When a Robertsonian translocation causing DS is inherited, the recurrence risk in the future pregnancy depends on the parental sex. In presence of paternal carrier status for t (21;22) the recurrence risk is 5%. It increases further to 10% if mother is a carrier. Over two-thirds of the DS conceptions miscarry spontaneously or are stillborn. A number of tests including screening tests for DS have been devised over last few decades for the prenatal diagnosis of various genetic diseases. Later includes ?-fetoprotein levels, unconjugated estriol, serum human chorionic gonadotropin, pregnancy associated protein-A levels and ultrasonography (signs like shortening of humerus and femur, thickening of nuchal fold and renal pyelectasis). They serve as useful markers and indicate need for undertaking prenatal cytogenetic analysis. Foetal karyotype using amniocentesis or chorionic villus biopsy remains the gold standard for the prenatal diagnosis of DS. Efforts are now being made to develop screening tests based on the analysis of foetal nucleated erythrocytes, lymphocytes or the trophoblast cells in the maternal circulation.[12] A number of new techniques like yeast artificial chromosome (YAC) and homologous gene PCR have evolved, which are sophisticated, rapid and less time consuming techniques.[1],[13] Flourescent-in-situ hybridisation (FISH) is another diagnostic method for detection of DS in uncultured foetal cells (amniocytes/chorion villus sample).

Albeit, widespread availability of these tests and their use remain sub-optimal in India. This is evident in our case too. She had 4 spontaneous first-trimester abortions but none of the abortuses or the mother was subjected to even simple cytogenetic analysis, until her triple test was found to be positive.

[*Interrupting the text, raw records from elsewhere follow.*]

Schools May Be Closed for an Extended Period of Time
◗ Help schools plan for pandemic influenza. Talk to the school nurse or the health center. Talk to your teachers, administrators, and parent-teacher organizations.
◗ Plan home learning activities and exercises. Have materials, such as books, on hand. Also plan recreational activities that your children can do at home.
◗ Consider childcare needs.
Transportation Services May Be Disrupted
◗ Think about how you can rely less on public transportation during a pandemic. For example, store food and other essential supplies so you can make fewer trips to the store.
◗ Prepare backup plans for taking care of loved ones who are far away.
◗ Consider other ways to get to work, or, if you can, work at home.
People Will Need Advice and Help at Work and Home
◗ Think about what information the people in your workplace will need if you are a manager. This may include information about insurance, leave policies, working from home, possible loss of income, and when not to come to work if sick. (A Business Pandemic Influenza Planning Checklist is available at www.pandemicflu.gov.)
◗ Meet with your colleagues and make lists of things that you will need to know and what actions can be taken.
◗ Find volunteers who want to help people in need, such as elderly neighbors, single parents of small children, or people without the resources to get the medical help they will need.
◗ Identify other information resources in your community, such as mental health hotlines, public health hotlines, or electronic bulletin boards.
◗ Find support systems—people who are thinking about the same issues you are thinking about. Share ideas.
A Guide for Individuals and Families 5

Incidentally in our case mother was also found to have PIC9, a chromosomal abnormality that is so common that few cytogeneticists consider it to be a normal variant. However, this view is being challenged. [Table:1] shows a short summary of certain large series’ of clinical investigations involving PIC9. An increasing number of investigators have shown increased incidence of “sub-fertility” in adult carriers of PIC9. Whether these represent a true reflection of “sub-fertility” in this group or a selective bias towards the older “sub-fertile” females who conceive at an older age and thus utilise the antenatal diagnostic workup, remains a matter of debate. Earlier claims of increased incidence of schizophrenia in subjects with PIC9 are disproved by others.[7],[16] Congenital myotonic dystrophy, cerebral cyst, phenotypic abnormalities have all been reported with PIC9.[5],[8],[17] At the present stage it is difficult to establish if a true relationship exists between these abnormalities and PIC9, as the data is limited. The role of PIC9 still remains a clinical mystery.